- Active: 1939-1945
- Country: Soviet Union
- Branch: Red Army
- Type: Infantry
- Engagements: Winter War Battle of Ilomantsi (1939); World War II Battle of Bryansk (1941); Battle of Moscow; Siege of Budapest;

= 155th Rifle Division =

Former Soviet military formation

The 155th Rifle Division was an infantry division of the Red Army of the Soviet Union. It was established in Opotschka in 1939. In December 1939, it fought in the Battle of Ilomantsi during the Winter War. In October 1941, it was destroyed in Bryansk.

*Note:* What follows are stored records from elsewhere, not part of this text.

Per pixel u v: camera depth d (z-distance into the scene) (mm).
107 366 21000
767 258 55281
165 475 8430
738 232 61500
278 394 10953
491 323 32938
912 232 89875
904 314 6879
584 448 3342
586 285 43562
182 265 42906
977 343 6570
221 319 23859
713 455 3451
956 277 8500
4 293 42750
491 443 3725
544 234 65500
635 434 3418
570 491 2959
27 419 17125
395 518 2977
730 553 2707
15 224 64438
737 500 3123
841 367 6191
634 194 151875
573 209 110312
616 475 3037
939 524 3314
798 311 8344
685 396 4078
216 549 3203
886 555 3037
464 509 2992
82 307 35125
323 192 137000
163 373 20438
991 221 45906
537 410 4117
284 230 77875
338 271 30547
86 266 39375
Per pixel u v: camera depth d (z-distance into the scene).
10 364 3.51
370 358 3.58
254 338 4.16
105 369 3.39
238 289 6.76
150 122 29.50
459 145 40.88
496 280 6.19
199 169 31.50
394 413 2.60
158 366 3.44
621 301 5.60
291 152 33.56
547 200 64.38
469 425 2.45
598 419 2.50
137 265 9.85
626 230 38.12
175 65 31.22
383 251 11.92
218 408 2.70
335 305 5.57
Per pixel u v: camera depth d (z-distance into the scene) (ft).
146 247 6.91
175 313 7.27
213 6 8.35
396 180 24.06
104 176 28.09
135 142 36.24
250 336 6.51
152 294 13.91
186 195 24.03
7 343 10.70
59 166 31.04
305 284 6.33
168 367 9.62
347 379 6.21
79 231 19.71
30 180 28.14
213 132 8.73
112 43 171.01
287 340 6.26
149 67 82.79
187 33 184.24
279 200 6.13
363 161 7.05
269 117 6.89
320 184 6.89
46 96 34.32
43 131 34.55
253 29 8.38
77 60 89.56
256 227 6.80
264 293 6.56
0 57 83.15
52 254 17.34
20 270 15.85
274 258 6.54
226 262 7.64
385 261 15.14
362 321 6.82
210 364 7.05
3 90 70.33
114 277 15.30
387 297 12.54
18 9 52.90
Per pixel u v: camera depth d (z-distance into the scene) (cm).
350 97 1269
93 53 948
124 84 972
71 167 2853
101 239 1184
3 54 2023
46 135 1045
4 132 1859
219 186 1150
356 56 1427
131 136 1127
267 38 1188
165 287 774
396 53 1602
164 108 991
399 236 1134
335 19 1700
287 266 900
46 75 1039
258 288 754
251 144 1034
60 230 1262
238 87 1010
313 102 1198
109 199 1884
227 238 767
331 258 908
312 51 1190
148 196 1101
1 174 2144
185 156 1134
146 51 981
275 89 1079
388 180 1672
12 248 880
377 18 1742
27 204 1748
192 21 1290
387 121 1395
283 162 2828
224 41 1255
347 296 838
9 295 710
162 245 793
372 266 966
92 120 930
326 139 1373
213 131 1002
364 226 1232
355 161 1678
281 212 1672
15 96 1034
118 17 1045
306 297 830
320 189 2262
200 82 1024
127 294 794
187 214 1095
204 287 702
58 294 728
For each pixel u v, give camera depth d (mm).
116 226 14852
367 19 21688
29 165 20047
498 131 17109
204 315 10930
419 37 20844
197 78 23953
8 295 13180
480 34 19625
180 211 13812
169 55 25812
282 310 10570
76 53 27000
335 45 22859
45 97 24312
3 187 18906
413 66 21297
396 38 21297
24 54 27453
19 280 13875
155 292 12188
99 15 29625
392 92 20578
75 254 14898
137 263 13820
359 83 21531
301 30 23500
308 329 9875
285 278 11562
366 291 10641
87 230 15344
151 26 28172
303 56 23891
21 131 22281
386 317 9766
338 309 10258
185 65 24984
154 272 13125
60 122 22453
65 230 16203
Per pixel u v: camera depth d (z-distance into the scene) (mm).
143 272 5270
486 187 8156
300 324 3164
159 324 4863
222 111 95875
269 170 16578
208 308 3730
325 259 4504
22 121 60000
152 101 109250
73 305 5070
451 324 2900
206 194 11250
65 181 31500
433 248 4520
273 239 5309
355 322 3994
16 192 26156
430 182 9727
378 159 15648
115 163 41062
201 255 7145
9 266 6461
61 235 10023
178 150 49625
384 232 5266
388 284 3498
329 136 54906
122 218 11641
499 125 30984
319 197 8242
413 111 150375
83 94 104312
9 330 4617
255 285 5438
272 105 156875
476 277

On October 28, 1941 the 1st and 2nd Moscow Worker's Brigades were in Moscow formed using Destroyer Battalions' troops, similar to the earlier People's Militia formations. On November 14, 1941, they were upgraded in status to the 4th and 5th Moscow Rifle Divisions respectively. On January 20, 1942 the 4th Moscow Rifle Division was redesignated the 155th Rifle Division (Second Formation).

During the rest of the Second World War, it fought in Kalinin, Kursk, the Carpathians, and Budapest. By May 1945, it served with the 27th Army of the 3rd Ukrainian Front. In the summer of 1945, the division was disbanded and the soldiers then served with the Southern Group of Forces.